**Instructions for the task**
Render the text of each of the entries below as a JSON list of strings, with one string per line and blank lines left out.

· · · ·

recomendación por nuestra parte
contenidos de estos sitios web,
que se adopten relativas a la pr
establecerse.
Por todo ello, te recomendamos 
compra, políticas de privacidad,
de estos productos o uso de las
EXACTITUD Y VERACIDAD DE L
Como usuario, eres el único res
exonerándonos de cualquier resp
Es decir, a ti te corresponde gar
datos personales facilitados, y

· · · ·

**Expected answer**
[
  "recomendación por nuestra parte",
  "contenidos de estos sitios web,",
  "que se adopten relativas a la pr",
  "establecerse.",
  "Por todo ello, te recomendamos ",
  "compra, políticas de privacidad,",
  "de estos productos o uso de las",
  "EXACTITUD Y VERACIDAD DE L",
  "Como usuario, eres el único res",
  "exonerándonos de cualquier resp",
  "Es decir, a ti te corresponde gar",
  "datos personales facilitados, y"
]